I have watched the NBA for a long time and through Kobe's era there were players with more talent and physical gifts but none could touch him because he kept working and improving his game. Is it wrong to demand the same level of dedication from your team mates as you put in? A lot of people go on about the bynum thing..what is wrong with challenging the GM/owners to put a good team around you? I dont know about you guys but if I worked for a crapy company with no obvious ambitions and I get a good offer from somone else am off. 

I think we sometimes forget that these guys are just employees like most of us...except they earn a lot more


----------



## DaRizzle (May 22, 2007)

jazzy1 said:


> there is no evidence to support either of those statements by you to be true.


Lol...yes there are




jazzy1 said:


> Everyone has an ego you think Magic is *less douche baggerish* than Kobe. come on.


Yes by a landslide...but of course Magic was one of the most gregarious players ever. Magic had/has personality



jazzy1 said:


> Ego every Lakers great who has ever played has an ego. Hot certaion why is assement of players is in question. Especially if its based on the Bynum thing. Bynum was playing crappy at the time of the ship his ass out comment. Turns out that Kobe was premature because Bynum arrived the following season but the frustration waiting on Bynum was real.


Kobe airing dirty laundry to a couple of teenagers at the mall...nice Kobe.

Id actually dissect this more but I got to get going...bottom line. Kobe is an amazing basketball player, who has horrible people skills (interacting & judging them). According to Kobe Mike Miller is the shooter he fears most in the league...lol


----------



## jazzy1 (Jul 16, 2002)

DaRizzle said:


> Lol...yes there are


uh no there isn't. 






DaRizzle said:


> Yes by a landslide...but of course Magic was one of the most gregarious players ever. Magic had/has personality


bs Magic gets aids, gets on tv like an idiot and brags about his sexual conquest as if its a badge of honor then drops back and says oh my bad bad example for the kids thats about as douche bag as it gets . 

and I love Magic the player he's my favorite Laker of alltime. and I know Magic personally have for over 20 years. But his ego is incredible he's just someone who always embraces the spotlight while Kobe sorta just tolerates it. I have no problem with Magic'ss ego. 





DaRizzle said:


> Kobe airing dirty laundry to a couple of teenagers at the mall...nice Kobe.


oh please stop with the hyperbole if the teenagers weren;t recording we'd have never known about it. You don't think players trash each other to other people pon the regular lol come on don't be naive here. 



DaRizzle said:


> Id actually dissect this more but I got to get going...bottom line. Kobe is an amazing basketball player, who has horrible people skills (interacting & judging them). According to Kobe Mike Miller is the shooter he fears most in the league...lol


Mike Miller was at one time that statement was very accurate. Not an exAmple of Kobe not being a good judge of talent he embraced Gasol hailed him when others were suspect of his ability to be part of a title puzzle. 

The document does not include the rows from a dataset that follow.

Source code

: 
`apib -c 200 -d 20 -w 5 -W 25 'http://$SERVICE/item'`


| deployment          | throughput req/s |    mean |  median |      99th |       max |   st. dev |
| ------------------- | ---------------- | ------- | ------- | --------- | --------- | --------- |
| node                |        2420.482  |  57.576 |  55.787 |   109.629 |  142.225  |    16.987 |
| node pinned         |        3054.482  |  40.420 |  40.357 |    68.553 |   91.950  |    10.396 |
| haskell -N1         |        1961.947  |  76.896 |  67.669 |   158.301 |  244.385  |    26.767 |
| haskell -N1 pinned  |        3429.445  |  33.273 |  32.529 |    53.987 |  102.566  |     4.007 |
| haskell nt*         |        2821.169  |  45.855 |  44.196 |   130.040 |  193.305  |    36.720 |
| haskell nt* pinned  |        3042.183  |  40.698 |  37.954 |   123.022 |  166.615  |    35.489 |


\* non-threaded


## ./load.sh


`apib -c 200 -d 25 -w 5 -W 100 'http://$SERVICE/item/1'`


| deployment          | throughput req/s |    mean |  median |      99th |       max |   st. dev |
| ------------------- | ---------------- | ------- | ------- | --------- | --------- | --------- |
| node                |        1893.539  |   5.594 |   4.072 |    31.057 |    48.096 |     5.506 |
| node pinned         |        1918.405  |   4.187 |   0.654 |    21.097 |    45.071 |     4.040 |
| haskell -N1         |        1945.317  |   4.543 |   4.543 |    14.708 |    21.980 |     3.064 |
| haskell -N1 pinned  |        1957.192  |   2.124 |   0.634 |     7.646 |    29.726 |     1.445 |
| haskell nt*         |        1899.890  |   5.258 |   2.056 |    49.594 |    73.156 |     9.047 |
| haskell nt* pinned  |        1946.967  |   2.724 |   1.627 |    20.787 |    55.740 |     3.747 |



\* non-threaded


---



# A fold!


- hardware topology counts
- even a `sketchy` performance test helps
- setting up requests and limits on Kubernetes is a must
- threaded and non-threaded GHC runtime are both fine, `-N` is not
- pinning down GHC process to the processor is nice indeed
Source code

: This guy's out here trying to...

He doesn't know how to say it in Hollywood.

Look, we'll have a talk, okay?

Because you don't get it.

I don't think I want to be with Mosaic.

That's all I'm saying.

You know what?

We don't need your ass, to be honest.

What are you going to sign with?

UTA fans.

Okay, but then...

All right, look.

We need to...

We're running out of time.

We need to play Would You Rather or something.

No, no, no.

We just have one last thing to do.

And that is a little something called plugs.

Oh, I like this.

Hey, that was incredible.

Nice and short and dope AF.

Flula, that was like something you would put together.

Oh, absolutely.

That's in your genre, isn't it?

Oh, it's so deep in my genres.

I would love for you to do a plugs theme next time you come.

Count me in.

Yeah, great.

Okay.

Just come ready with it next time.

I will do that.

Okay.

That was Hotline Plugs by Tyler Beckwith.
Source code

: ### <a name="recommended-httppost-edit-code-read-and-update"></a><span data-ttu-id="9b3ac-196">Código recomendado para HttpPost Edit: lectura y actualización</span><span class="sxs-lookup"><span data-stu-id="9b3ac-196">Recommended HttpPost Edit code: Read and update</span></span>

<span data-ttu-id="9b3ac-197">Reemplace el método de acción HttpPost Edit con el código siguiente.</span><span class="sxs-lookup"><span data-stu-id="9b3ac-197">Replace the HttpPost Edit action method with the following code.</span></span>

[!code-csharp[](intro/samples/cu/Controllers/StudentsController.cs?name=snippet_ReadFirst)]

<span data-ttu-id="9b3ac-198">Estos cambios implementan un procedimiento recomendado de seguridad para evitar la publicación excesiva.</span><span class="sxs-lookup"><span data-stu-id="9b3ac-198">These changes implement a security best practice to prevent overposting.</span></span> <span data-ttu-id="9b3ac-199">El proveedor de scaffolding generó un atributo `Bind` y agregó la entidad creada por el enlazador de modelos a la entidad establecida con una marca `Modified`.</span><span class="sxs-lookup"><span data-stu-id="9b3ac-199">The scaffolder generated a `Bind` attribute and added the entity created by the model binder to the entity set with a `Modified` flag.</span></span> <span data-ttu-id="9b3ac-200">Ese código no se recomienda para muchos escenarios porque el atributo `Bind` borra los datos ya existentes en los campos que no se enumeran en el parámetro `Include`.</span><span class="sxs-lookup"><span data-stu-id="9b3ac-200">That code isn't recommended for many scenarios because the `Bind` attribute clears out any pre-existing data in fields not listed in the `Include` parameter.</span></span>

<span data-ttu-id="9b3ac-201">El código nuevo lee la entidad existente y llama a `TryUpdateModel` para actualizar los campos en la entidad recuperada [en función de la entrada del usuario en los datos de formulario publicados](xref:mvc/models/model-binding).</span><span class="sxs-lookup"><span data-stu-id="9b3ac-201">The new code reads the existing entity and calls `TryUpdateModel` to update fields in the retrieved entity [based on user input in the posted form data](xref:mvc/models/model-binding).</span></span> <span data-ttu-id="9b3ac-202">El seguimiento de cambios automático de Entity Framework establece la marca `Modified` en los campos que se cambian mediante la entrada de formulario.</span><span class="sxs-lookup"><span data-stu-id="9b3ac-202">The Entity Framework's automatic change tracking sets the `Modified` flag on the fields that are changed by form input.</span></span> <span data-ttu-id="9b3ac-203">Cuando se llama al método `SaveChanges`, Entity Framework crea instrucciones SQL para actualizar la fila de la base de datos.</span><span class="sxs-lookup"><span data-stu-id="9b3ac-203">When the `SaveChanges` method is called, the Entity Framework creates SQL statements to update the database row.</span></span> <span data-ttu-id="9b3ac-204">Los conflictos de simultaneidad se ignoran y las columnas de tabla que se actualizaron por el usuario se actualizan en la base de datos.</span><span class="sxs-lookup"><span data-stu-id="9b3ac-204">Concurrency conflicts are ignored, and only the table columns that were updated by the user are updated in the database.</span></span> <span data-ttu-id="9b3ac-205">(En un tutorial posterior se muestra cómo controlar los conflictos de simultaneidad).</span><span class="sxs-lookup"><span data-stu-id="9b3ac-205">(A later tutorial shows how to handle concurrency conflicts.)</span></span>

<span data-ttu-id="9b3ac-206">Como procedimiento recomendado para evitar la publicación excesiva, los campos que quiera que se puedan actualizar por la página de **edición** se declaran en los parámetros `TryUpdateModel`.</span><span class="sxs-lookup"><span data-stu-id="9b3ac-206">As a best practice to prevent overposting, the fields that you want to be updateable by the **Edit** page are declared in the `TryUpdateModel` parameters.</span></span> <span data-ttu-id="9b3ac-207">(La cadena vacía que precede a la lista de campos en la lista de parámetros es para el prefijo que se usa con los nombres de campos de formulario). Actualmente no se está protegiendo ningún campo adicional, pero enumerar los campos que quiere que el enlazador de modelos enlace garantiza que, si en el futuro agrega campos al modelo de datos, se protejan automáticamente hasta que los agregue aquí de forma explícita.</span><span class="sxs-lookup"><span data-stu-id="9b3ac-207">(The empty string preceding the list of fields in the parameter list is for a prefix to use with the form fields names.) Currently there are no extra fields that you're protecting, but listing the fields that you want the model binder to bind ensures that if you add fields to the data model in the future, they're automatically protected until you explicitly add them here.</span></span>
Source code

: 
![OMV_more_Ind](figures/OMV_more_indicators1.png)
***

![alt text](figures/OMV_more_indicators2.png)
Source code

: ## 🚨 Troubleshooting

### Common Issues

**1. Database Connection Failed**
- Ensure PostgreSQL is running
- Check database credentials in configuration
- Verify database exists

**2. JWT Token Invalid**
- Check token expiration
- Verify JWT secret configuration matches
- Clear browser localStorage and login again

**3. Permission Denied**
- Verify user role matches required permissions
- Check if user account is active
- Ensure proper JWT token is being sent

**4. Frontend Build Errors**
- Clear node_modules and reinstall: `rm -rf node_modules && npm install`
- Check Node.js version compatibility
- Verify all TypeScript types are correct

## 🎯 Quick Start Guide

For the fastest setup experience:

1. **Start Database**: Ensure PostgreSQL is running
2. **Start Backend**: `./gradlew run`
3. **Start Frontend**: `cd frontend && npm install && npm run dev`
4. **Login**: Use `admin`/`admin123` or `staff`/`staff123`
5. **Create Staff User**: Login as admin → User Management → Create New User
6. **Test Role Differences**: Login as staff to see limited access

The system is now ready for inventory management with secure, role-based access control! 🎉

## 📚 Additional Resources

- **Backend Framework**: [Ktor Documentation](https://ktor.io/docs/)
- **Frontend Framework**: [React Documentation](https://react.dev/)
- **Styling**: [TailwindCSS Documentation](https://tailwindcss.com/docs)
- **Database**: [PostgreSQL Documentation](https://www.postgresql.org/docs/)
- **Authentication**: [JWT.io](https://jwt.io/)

Bad people skills lol based on what he's nutured gasol gave him some confidence to lend to a title , pushed Bynum to finally bust out with the ship his ass out words, and basically helped elevate the team through his force of will to 2 straight titles dudes with bad people skills aren't able to do that see a certain King in Southbeach for an example of suspect people skills.


----------